An important part of a successful TMG firewall monitoring strategy is understanding what utilization levels look like under normal circumstances. Here, a solid performance baseline should be gathered to determine what specifically “normal” looks like in your environment. Monitor the TMG firewall for extended periods of time to gain insight to the usage patterns and utilization levels unique to your deployment. Be sure to record this information for later review and comparison. In addition, conduct this baseline exercise on regular intervals to ensure that new usage patterns, perhaps caused by company growth or new applications deployed internally, are properly accounted for in the baseline. Another excellent idea is to create a performance monitor “black box” that continuously records performance monitor data on the firewall. In this configuration, a data collector set acts like a flight data recorder that can be reviewed to provide essential performance data leading up to an event. This can be helpful in determining the root cause of an outage. For details on configuring a performance monitor black box flight recorder, click here.
Another effective method for enhancing your monitoring strategy is to understand exactly what your TMG firewall deployment is capable of withstanding under the worst conditions. For larger enterprises there are load generation tools such as Spirent Avalanche, Ixia BreakingPoint, HP LoadRunner, and many more that can be used to simulate heavy traffic demands. For smaller environments, free tools such as NTttcp and iPerf can be leveraged, although it may require deploying many virtual machines in order to generate enough load. Hosted public cloud solutions like Microsoft Azure can be helpful for this too.

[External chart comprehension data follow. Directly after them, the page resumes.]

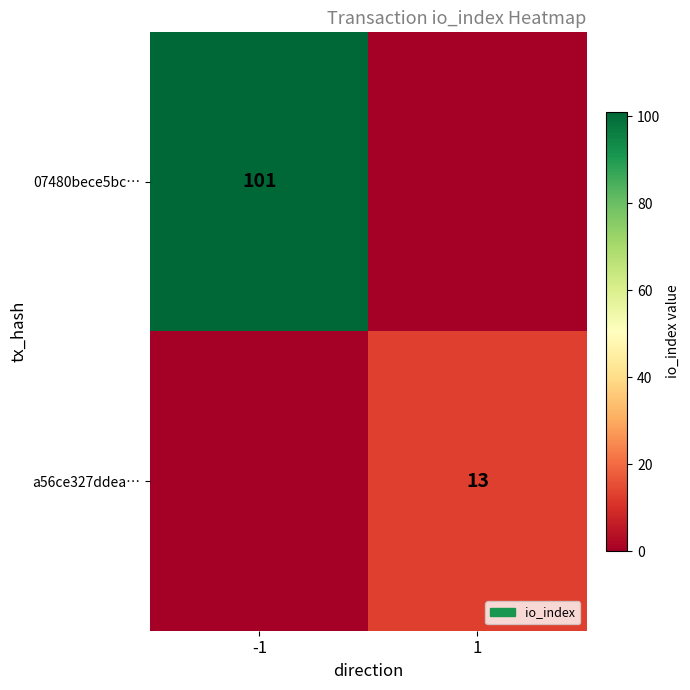

The 07480bece5bc… series shows 45 at -1. True or false?

False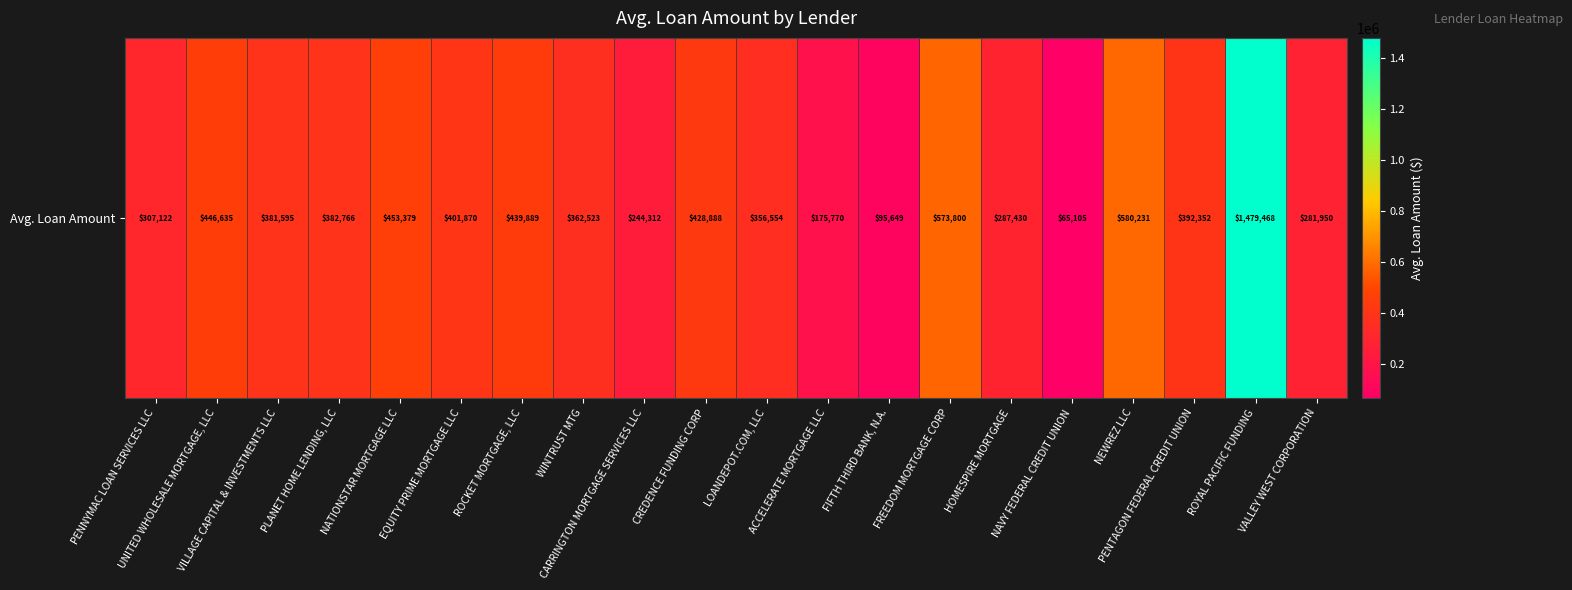

Rank the categories by value from lowest to highest.

NAVY FEDERAL CREDIT UNION, FIFTH THIRD BANK, N.A., ACCELERATE MORTGAGE LLC, CARRINGTON MORTGAGE SERVICES LLC, VALLEY WEST CORPORATION, HOMESPIRE MORTGAGE, PENNYMAC LOAN SERVICES LLC, LOANDEPOT.COM, LLC, WINTRUST MTG, VILLAGE CAPITAL & INVESTMENTS LLC, PLANET HOME LENDING, LLC, PENTAGON FEDERAL CREDIT UNION, EQUITY PRIME MORTGAGE LLC, CREDENCE FUNDING CORP, ROCKET MORTGAGE, LLC, UNITED WHOLESALE MORTGAGE, LLC, NATIONSTAR MORTGAGE LLC, FREEDOM MORTGAGE CORP, NEWREZ LLC, ROYAL PACIFIC FUNDING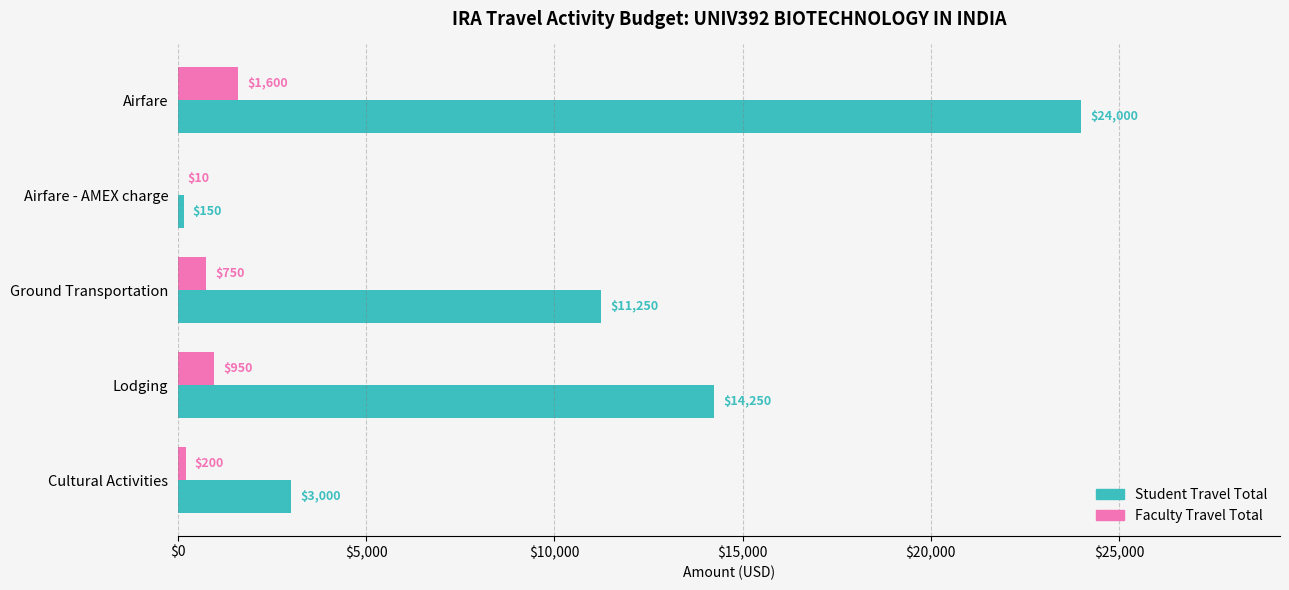

What are all the series names shown in the legend?

Student Travel Total, Faculty Travel Total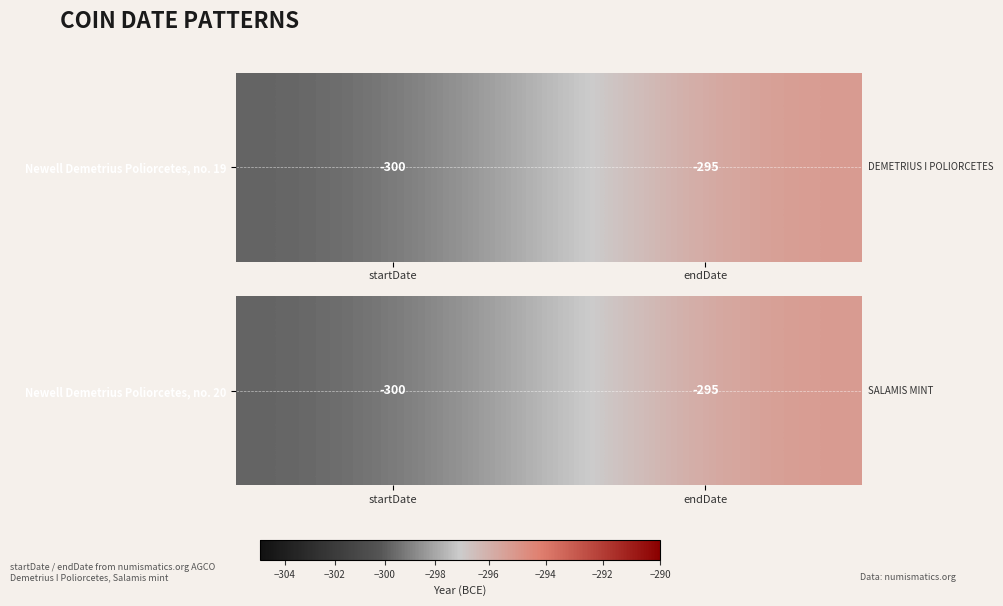

List the labels in order of value, smallest first.

startDate, endDate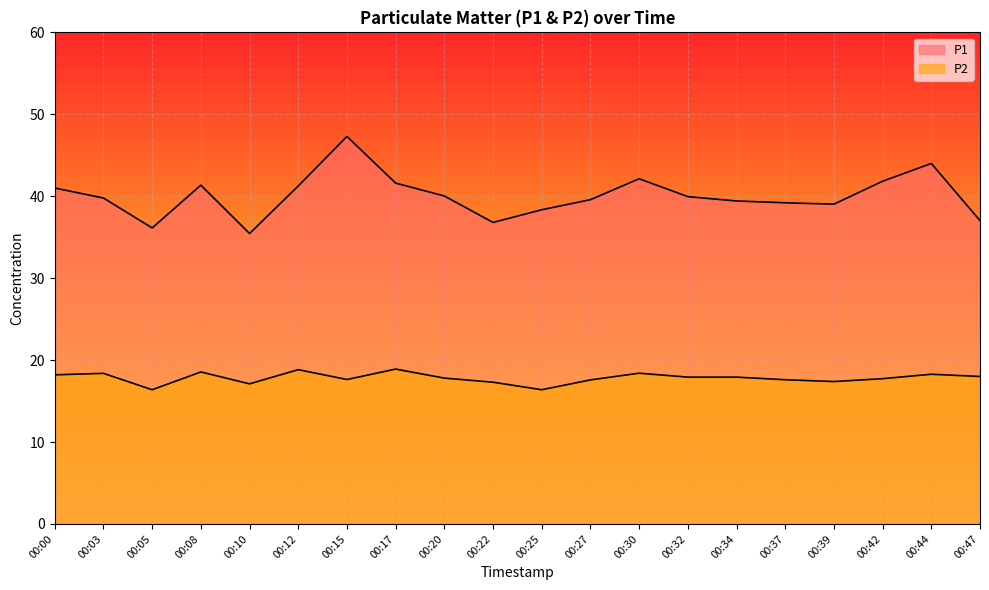

In P2, how many points are lower than both neighbors (excluding endpoints)?

5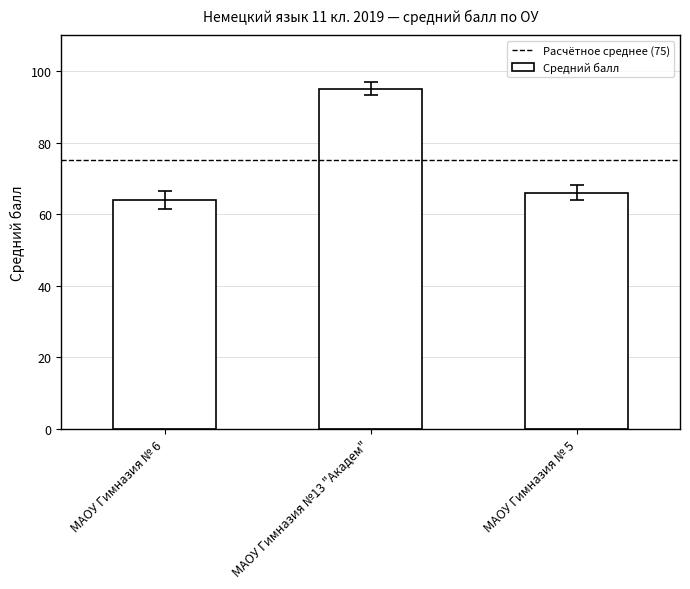

The chart shows a value of 64 at МАОУ Гимназия № 6. True or false?

True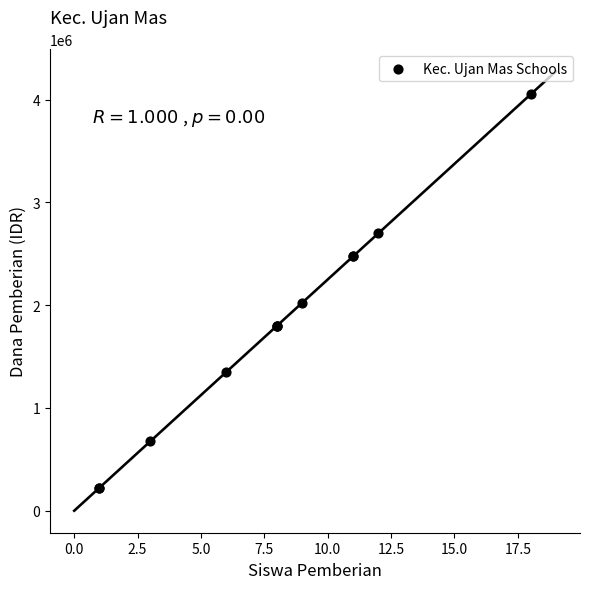

What Y value in the scatter plot is closest to 2137500?

2025000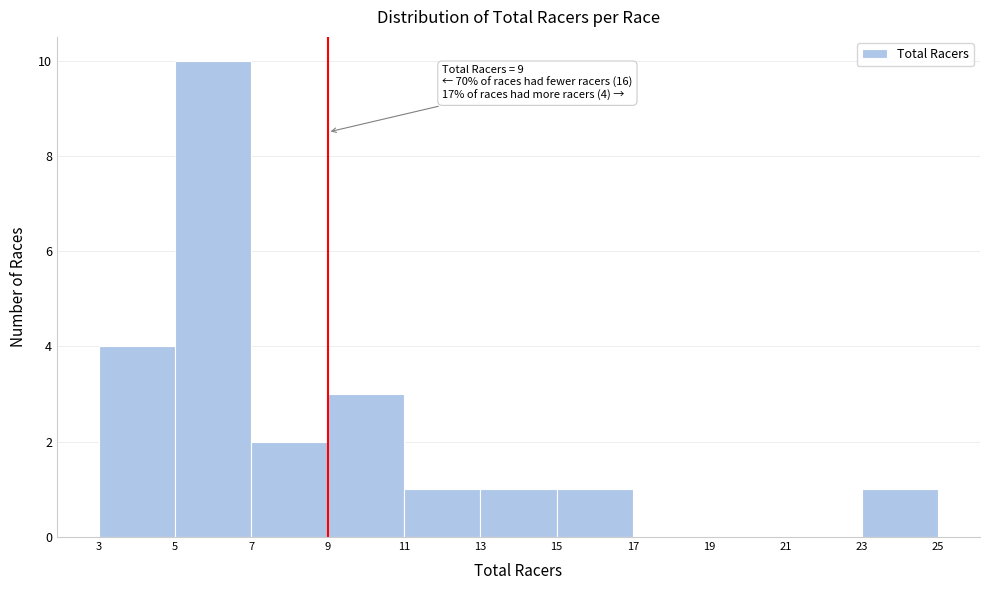

Over which range of the x-axis is the bar tallest?

5 to 7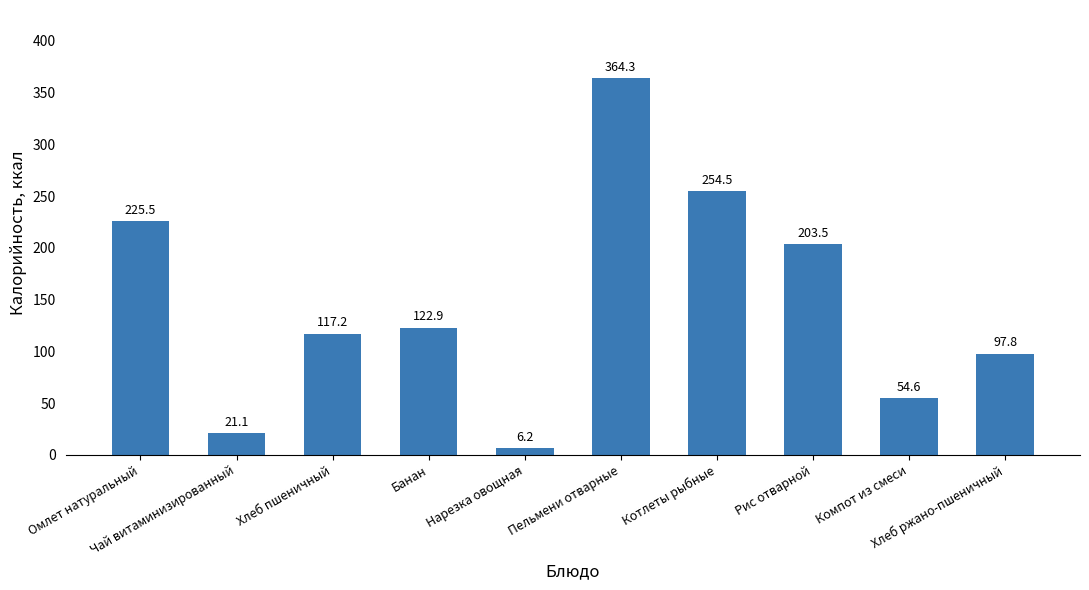

List the labels in order of value, largest first.

Пельмени отварные, Котлеты рыбные, Омлет натуральный, Рис отварной, Банан, Хлеб пшеничный, Хлеб ржано-пшеничный, Компот из смеси, Чай витаминизированный, Нарезка овощная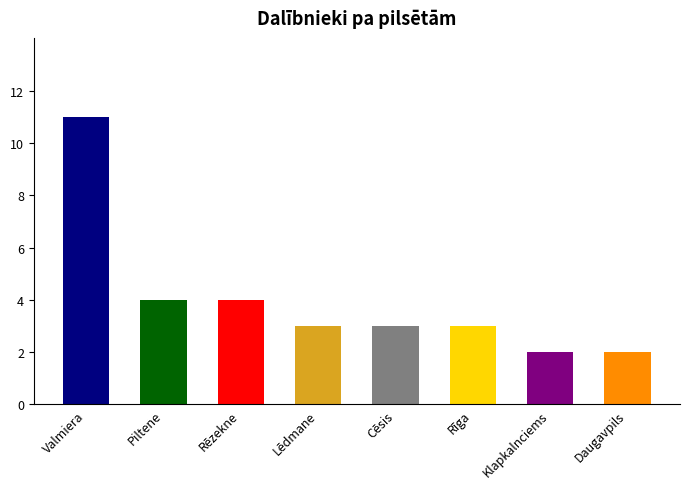

How many series are shown in this chart?

1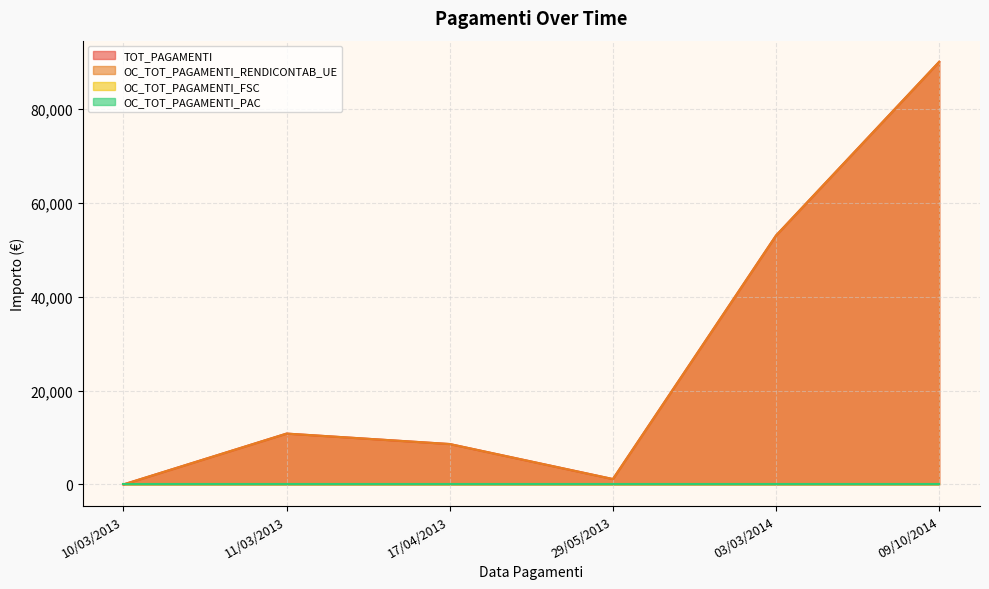

Which series has the widest spread of values?

TOT_PAGAMENTI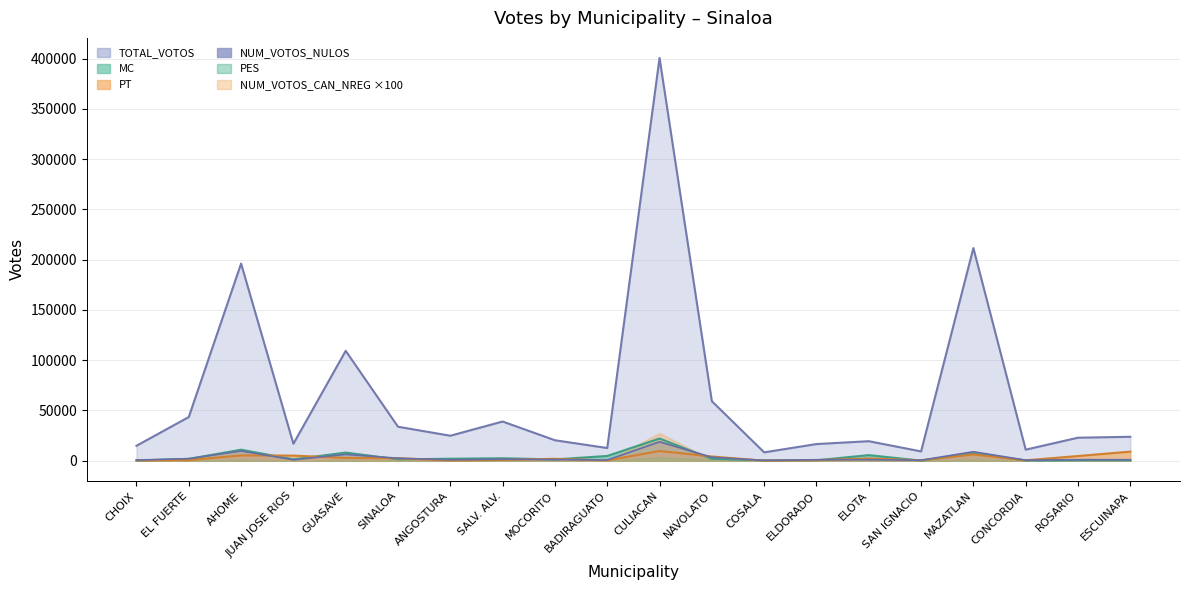

True or false: TOTAL_VOTOS and MC cross at least once.

False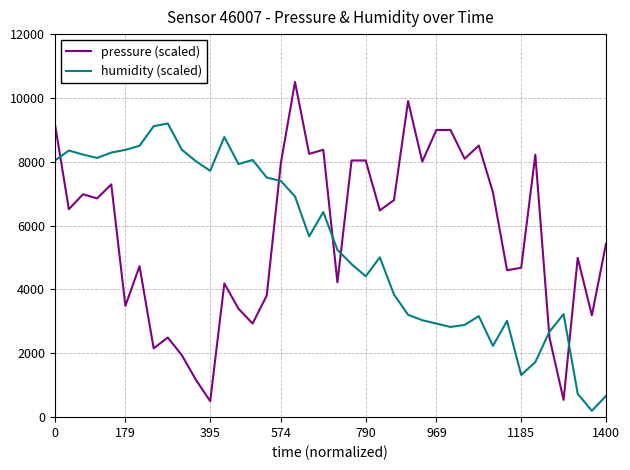

What is the average value of the humidity (scaled) series?

5403.6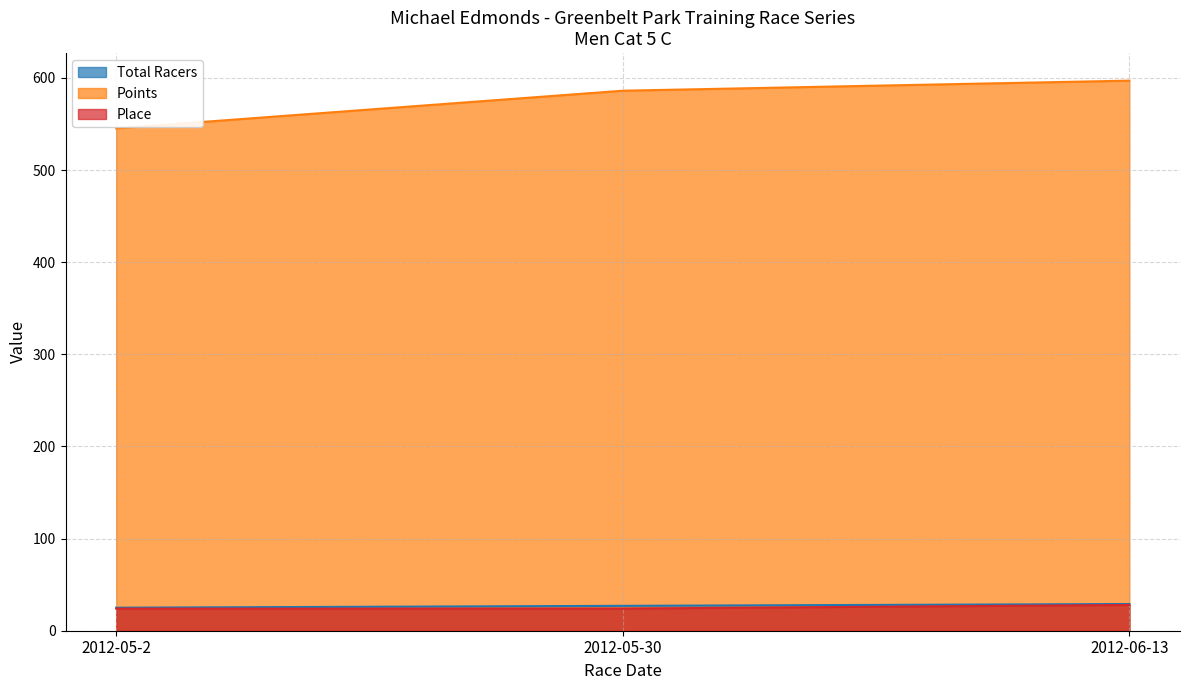

At which label is Points closest to 571?

2012-05-30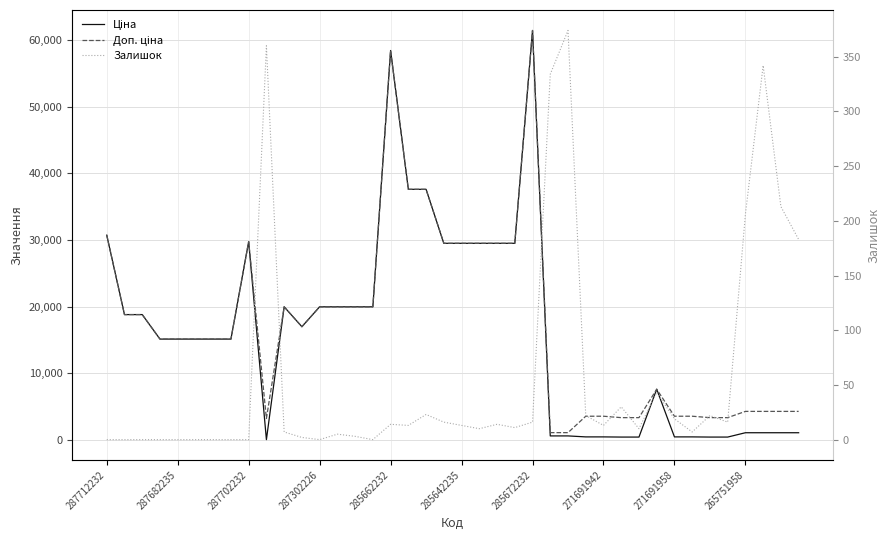

The Залишок series shows 213.0 at 38. True or false?

True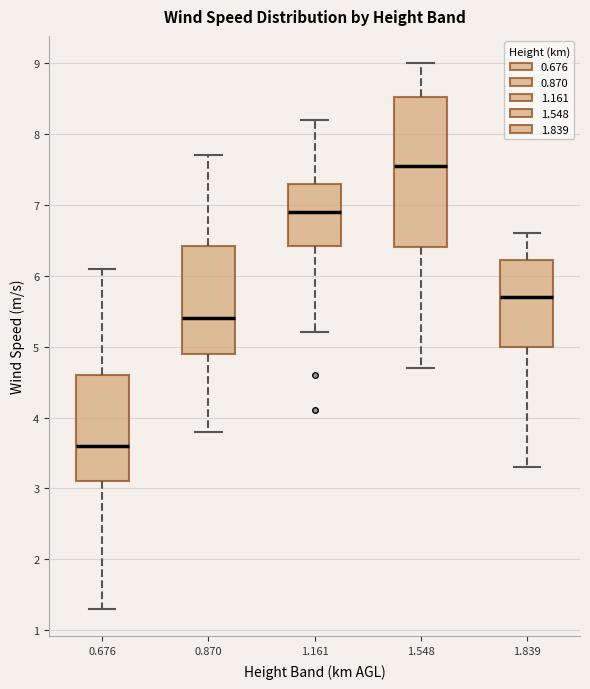

Which box has the lowest median line?

0.676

The point of load testing is to stress the TMG firewall deployment to the point of failure in a controlled situation, with monitoring tools running and recording at the time in order to provide valuable information about where exactly the breaking point of the system occurs. Also, these types of stress tests provide valuable insight to the events that lead up to a failure, so they can be monitored closely in production environments.
After successfully implementing a Forefront TMG 2010 firewall, monitoring the solution after production deployment can be beneficial for administrators of deployments large and small. Keeping a close eye on the health of TMG’s supporting services can reduce troubleshooting time significantly by illuminating where a problem might lie and allowing the administrator to focus their troubleshooting efforts there. Watching for signs of over utilization is key, but don’t forget to not overlook underutilization too as it can provide valuable clues and early indication of potential problems elsewhere. Having a good performance baseline is vital to understanding the health of the TMG deployment, and can serve as an essential reference for times when performance issues arise. Don’t let your users, the help desk, or worse yet, your boss, let you know when trouble is happening. Use the monitoring strategies outlined here to stay ahead of the curve and work proactively to resolve connectivity and performance issues before they get out of hand. You’ll be glad you did!